El beaujolais se ha convertido, con lo años, en el modelo de una particular concepción del marketing exitoso. Desde luego, el fenómeno se las trae: lo que desde siempre fuera un vino local, tan fácil de beber como poco valorado, ha terminado por convertirse en uno de los productos más rentables de la enología mundial. Un tinto del año que apenas tendría mayor repercusión en el mercado por sí mismo, al que se espera cada Noviembre como una bendición. Y desde luego lo es para los viticultores de Beaujolais, que en sus 15.000 ha. sólo pueden producir un vinillo de apenas 10 grados de alcohol, salvo que lo chaptalicen. Pero, eso sí, embellecido por el rito y alimentado por la sed de gregarismo que parece acompañar siempre a toda fiesta báquica.
Mientras tanto, en nuestro país, con una tradición multisecular, los tintos de maceración carbónica han estado restringidos al copeteo en los bares y tabernas de Vitoria y Bilbao, como si de vinillos cualesquiera se tratara. Ha hecho falta que algunos bodegueros alaveses y riojanos se decidieran por la calidad y el prestigio, para que nuestros “cosecheros” comprendieran que tenían en sus manos un tesoro enológico, el único valor añadido que puede tener un tinto del año. Y así también lo han entendido bodegueros de otras D.O., como Cariñena, Jumilla, Toro, Ribera del Duero, La Mancha, Yecla, Madrid, Tacoronte, Bierzo o Bullas, y un etcétera que crece imparable.

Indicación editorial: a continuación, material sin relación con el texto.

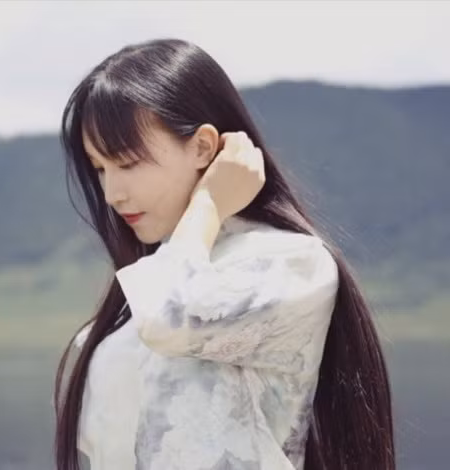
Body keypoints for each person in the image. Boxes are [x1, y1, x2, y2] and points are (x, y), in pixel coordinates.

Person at [54, 38, 395, 470]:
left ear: (202, 147)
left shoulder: (293, 264)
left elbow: (171, 318)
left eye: (127, 162)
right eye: (100, 168)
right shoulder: (144, 291)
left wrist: (209, 204)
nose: (112, 193)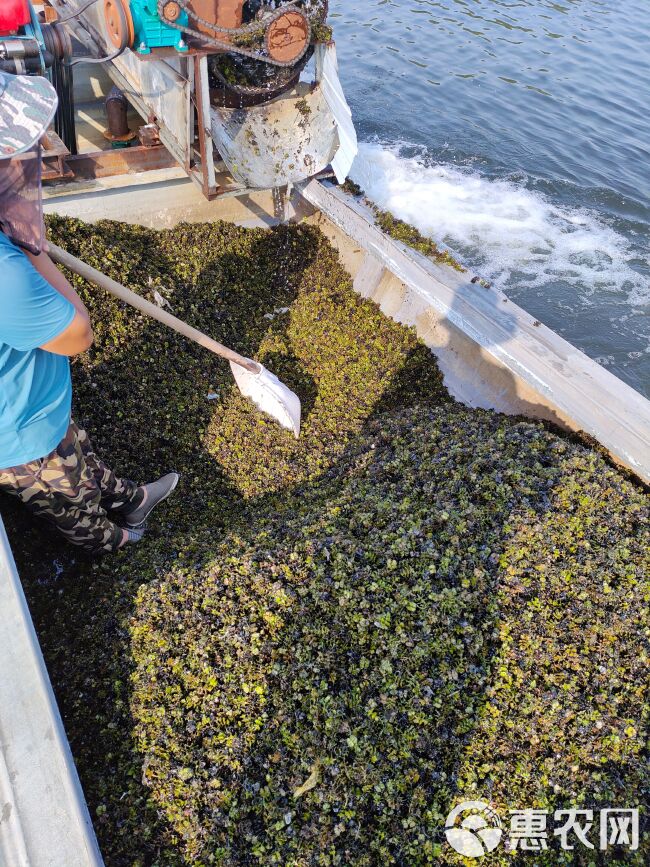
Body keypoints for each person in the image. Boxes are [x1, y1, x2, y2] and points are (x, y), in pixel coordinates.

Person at [0, 71, 178, 554]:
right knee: (71, 505)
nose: (22, 163)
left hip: (40, 404)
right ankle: (116, 542)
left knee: (81, 457)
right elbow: (79, 335)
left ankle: (131, 499)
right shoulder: (6, 271)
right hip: (22, 436)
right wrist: (34, 249)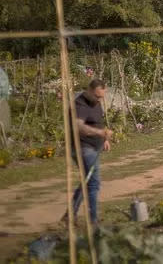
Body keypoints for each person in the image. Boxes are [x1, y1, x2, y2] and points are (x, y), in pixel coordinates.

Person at [68, 79, 113, 226]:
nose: (99, 99)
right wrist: (100, 133)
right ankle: (93, 220)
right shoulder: (80, 105)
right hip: (82, 147)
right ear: (89, 90)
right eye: (97, 96)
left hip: (93, 147)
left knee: (87, 182)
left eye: (102, 96)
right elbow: (78, 127)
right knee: (93, 184)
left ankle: (70, 215)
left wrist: (104, 139)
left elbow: (96, 122)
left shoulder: (95, 102)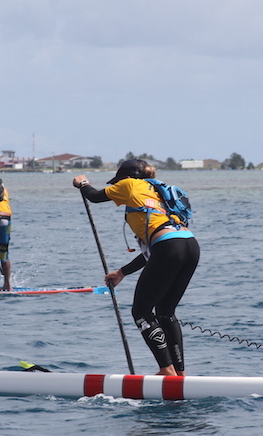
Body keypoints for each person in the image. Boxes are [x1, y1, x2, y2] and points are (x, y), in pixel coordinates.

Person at [73, 159, 200, 376]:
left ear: (124, 177)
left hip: (168, 246)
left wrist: (82, 183)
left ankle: (166, 370)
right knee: (165, 312)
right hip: (190, 245)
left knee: (141, 311)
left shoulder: (129, 183)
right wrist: (122, 272)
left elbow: (94, 196)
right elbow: (154, 252)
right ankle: (179, 373)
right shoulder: (156, 191)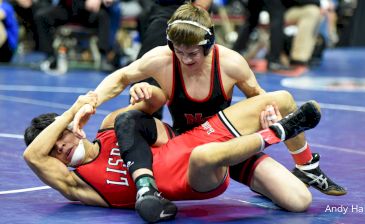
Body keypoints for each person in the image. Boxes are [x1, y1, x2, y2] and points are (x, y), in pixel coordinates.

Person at [73, 2, 346, 218]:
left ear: (209, 44)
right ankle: (301, 159)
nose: (186, 59)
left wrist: (269, 116)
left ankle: (306, 166)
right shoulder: (163, 59)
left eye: (193, 53)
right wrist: (93, 98)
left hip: (229, 144)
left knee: (299, 201)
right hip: (191, 150)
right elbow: (121, 77)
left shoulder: (230, 63)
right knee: (282, 101)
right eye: (179, 51)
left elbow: (259, 98)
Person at [24, 90, 321, 222]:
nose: (59, 148)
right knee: (205, 156)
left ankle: (303, 165)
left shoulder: (110, 126)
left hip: (194, 140)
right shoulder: (79, 184)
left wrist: (145, 91)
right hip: (198, 172)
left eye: (58, 138)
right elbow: (32, 156)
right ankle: (273, 135)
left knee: (299, 201)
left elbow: (156, 109)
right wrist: (72, 111)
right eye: (53, 150)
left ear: (74, 130)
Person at [34, 0, 117, 74]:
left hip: (88, 12)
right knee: (41, 16)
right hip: (68, 9)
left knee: (103, 16)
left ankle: (105, 57)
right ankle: (50, 57)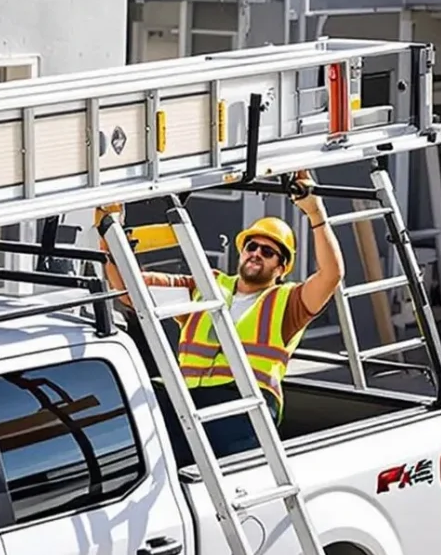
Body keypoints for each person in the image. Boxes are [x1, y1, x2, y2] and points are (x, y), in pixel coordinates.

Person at [123, 174, 344, 458]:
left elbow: (331, 275)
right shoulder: (207, 284)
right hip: (187, 398)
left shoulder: (287, 302)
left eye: (268, 251)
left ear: (281, 268)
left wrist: (315, 212)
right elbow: (128, 291)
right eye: (251, 247)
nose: (256, 254)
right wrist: (107, 227)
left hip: (244, 406)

Y ahora, cuando, los precios de la uva se disparan en casi todas las zonas vitivinícolas, pero especialmente en Rioja y Ribera, sólo es posible soportar la presión alcista con estos vinos, cuando a su indudable calidad se una la adecuada promoción. Para eso ha nacido “Primer ’98”. Por eso, como todos los años, les dedicamos nuestro número de Enero.